En raison de l’absence absolue d’insuline dans le diabète de type 1, les premiers symptômes de cette forme de diabète sucré apparaissent très rapidement. Il s’agit notamment de mictions fréquentes et de soif excessive, de problèmes gastro-intestinaux, de fatigue et de perte de poids.

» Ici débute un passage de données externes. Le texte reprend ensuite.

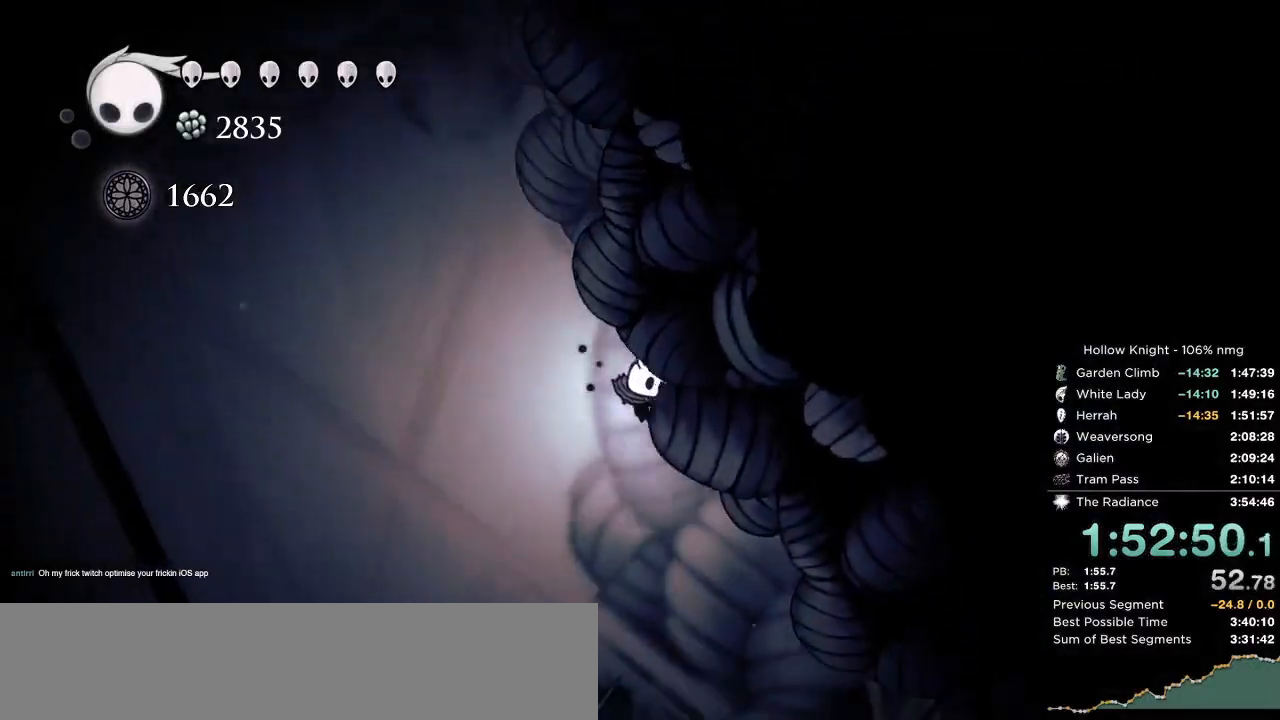
{"keys": ["right"], "events": []}
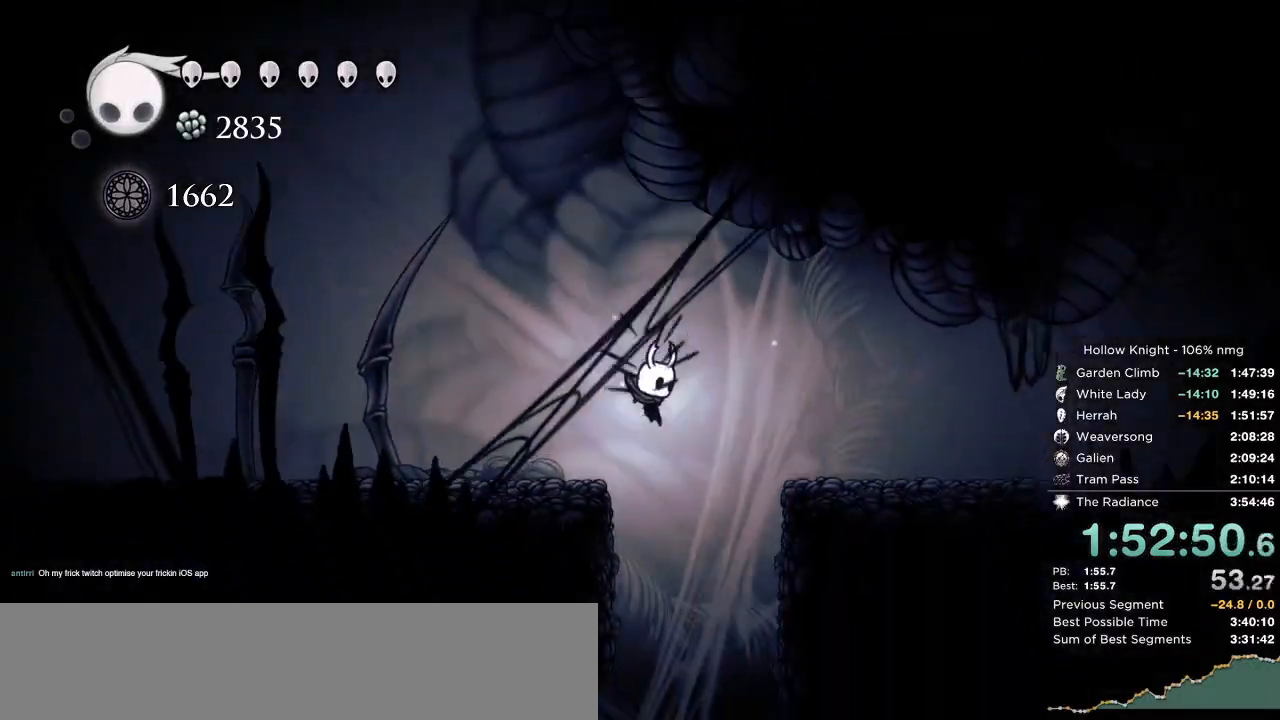
{"keys": ["jump", "right"], "events": [[50, "jump", "down"], [200, "jump", "up"], [483, "jump", "down"]]}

Cette perte de poids se produit parce que les cellules commencent à brûler les graisses en raison du manque de glucose. Le produit métabolique qui en résulte, l’acétone, provoque l’acidification du sang (acidocétose). Le corps essaie de libérer de l’acétone par l’air que nous respirons. Il en résulte des halètements et une mauvaise haleine, qui rappelle les fruits légèrement pourris. Comme le métabolisme ne fonctionne plus correctement, les personnes concernées souffrent de douleurs à l’estomac.

Sans traitement, l’évolution du diabète de type 1 est dramatique : les mictions fréquentes entraînent une déshydratation, qui peut conduire à une insuffisance rénale. Au cours de la maladie, la personne affectée tombe dans un coma diabétique, qui peut être fatal dans le pire des cas.

Une thérapie correcte a une influence positive sur l’évolution de la maladie

Si le diabète de type 1 est traité à temps avec de l’insuline et que la glycémie est bien ajustée, une vie largement normale est possible. Cependant, l’espérance de vie des diabétiques de type 1 reste inférieure à celle des personnes en bonne santé. Selon une étude écossaise de 2015, un homme de 20 ans atteint de diabète de type 1 avait alors une espérance de vie réduite de 11 ans, et une femme de 20 ans avait presque 13 ans. Les principales raisons en sont l’hyperglycémie ou le risque plus élevé de développer une maladie rénale.

Toutefois, certaines études récentes menées dans d’autres pays européens indiquent que l’espérance de vie des personnes atteintes de diabète de type 1 a augmenté au cours des dernières décennies. Des méthodes de traitement améliorées, une valeur à long terme bien ajustée et une thérapie appropriée peuvent donc avoir une influence positive sur l’évolution du diabète de type 1.